Following the financial collapse in Greece, many more Americans have become acutely aware of what (REALLY) big-government means for the future of this country. 

Yesterday on MSNBC’s “Morning Joe” New York Times writer Andrew Sorkin warned of Greek-style riots here at home if Washington doesn’t reign in the spending. (Of course, we’ve been having peaceful “riots” of a sort for a year now…called Tea Party protests. But, those people couldn’t possibly have serious concerns about the fiscal state of the nation.
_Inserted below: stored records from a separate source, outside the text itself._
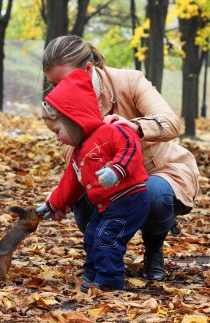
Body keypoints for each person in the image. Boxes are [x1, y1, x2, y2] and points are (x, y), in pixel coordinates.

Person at [39, 34, 200, 282]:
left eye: (65, 81)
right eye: (54, 84)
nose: (60, 90)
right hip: (107, 181)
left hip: (156, 170)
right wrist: (60, 198)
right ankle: (107, 257)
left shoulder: (128, 81)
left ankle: (154, 247)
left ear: (88, 69)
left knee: (153, 196)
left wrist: (134, 127)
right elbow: (74, 159)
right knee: (84, 209)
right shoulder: (61, 104)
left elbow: (170, 123)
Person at [41, 69, 150, 291]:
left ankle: (109, 282)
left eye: (58, 130)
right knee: (91, 236)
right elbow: (69, 184)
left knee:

That’s why the mainstream media has simply dismissed Tea Party participants as yahoo, racist, wingnuts.)

…but I digress.

Perhaps lawmakers will perk up now that the Treasury Department has reported the United States posted an $82.69 billion deficit in April – “nearly four times the $20.91 billion shortfall registered in April 2009 and the largest on record for that month.”

Reuters explains:

It was more than twice the $40-billion deficit that Wall Street economists surveyed by Reuters had forecast and was striking since April marks the filing deadline for individual income taxes that are the main source of government revenue.

Department officials said that in prior years, there was a surplus during April in 43 out of the past 56 years.

The government has now posted 19 consecutive monthly budget deficits, the longest string of shortfalls on record.

For the first seven months of fiscal 2010, which ends September 30, the cumulative budget deficit totals $799.68 billion, down slightly from $802.3 billion in the comparable period of fiscal 2009.